### Data provided
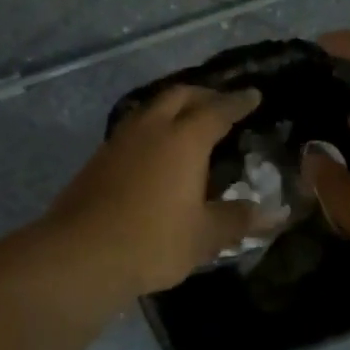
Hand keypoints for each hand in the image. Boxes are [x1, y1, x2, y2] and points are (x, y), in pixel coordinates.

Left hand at [41, 84, 268, 307]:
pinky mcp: (98, 158)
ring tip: (187, 123)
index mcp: (184, 139)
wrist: (80, 254)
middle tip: (220, 104)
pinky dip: (152, 128)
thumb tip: (269, 213)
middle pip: (180, 95)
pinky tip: (155, 151)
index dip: (238, 102)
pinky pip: (133, 128)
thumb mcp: (203, 236)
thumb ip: (236, 219)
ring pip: (151, 108)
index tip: (252, 95)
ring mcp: (120, 141)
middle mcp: (152, 129)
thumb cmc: (152, 241)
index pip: (217, 110)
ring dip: (173, 108)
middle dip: (203, 95)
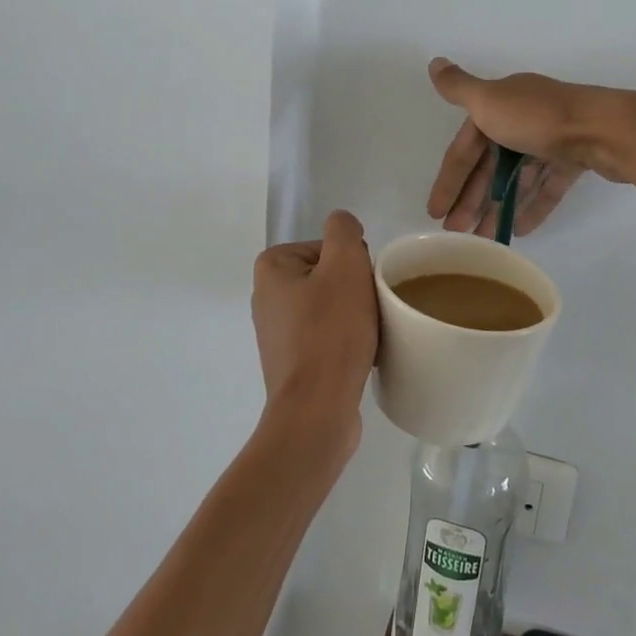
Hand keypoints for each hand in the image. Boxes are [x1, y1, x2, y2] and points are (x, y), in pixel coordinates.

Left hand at [251, 210, 378, 462]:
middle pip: (330, 276)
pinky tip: (360, 355)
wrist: (316, 410)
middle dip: (355, 290)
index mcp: (272, 268)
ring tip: (367, 336)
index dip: (353, 263)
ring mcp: (277, 332)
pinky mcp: (291, 361)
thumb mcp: (345, 266)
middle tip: (369, 311)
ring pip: (332, 307)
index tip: (362, 287)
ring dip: (354, 316)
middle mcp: (267, 296)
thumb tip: (342, 225)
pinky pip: (327, 337)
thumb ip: (343, 231)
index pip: (328, 247)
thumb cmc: (330, 333)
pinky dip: (346, 341)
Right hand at [425, 59, 635, 237]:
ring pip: (518, 178)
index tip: (435, 212)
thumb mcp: (490, 100)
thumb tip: (434, 63)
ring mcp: (552, 139)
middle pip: (490, 165)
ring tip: (485, 239)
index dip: (449, 179)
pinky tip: (521, 230)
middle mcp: (524, 118)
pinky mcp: (576, 159)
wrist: (606, 129)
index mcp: (501, 105)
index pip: (466, 148)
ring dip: (499, 207)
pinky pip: (548, 186)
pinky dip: (534, 205)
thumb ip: (459, 88)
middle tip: (456, 232)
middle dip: (471, 198)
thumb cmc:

### Problem to work on
Find the line containing "pinky mcp: (98, 158)" in the records above, then copy it and every line after it exactly, through the last one, without any pictures.

### Written answer
pinky mcp: (98, 158)
ring tip: (187, 123)
index mcp: (184, 139)
wrist: (80, 254)
middle tip: (220, 104)
pinky dip: (152, 128)
thumb tip: (269, 213)
middle pip: (180, 95)
pinky tip: (155, 151)
index dip: (238, 102)
pinky pip: (133, 128)
thumb mcp: (203, 236)
thumb ip: (236, 219)
ring pip: (151, 108)
index tip: (252, 95)
ring mcp: (120, 141)
middle mcp: (152, 129)
thumb cmc: (152, 241)
index pip: (217, 110)
ring dip: (173, 108)
middle dip: (203, 95)
Hand keypoints for each hand in the image. Boxes are [x1, y1, x2, y2] and points are (x, y), in pixel coordinates.

Left hand at [251, 210, 378, 462]:
middle pip: (330, 276)
pinky tip: (360, 355)
wrist: (316, 410)
middle dip: (355, 290)
index mcp: (272, 268)
ring tip: (367, 336)
index dip: (353, 263)
ring mcp: (277, 332)
pinky mcp: (291, 361)
thumb mcp: (345, 266)
middle tip: (369, 311)
ring pip: (332, 307)
index tip: (362, 287)
ring dip: (354, 316)
middle mcp: (267, 296)
thumb tip: (342, 225)
pinky pip: (327, 337)
thumb ip: (343, 231)
index pip: (328, 247)
thumb cmc: (330, 333)
pinky dip: (346, 341)
Right hand at [425, 59, 635, 237]:
ring pip: (518, 178)
index tip: (435, 212)
thumb mcp: (490, 100)
thumb tip: (434, 63)
ring mcp: (552, 139)
middle pip: (490, 165)
ring tip: (485, 239)
index dip: (449, 179)
pinky tip: (521, 230)
middle mcp: (524, 118)
pinky mcp: (576, 159)
wrist: (606, 129)
index mcp: (501, 105)
index pip: (466, 148)
ring dip: (499, 207)
pinky pip: (548, 186)
pinky dip: (534, 205)
thumb ip: (459, 88)
middle tip: (456, 232)
middle dip: (471, 198)
thumb cmc:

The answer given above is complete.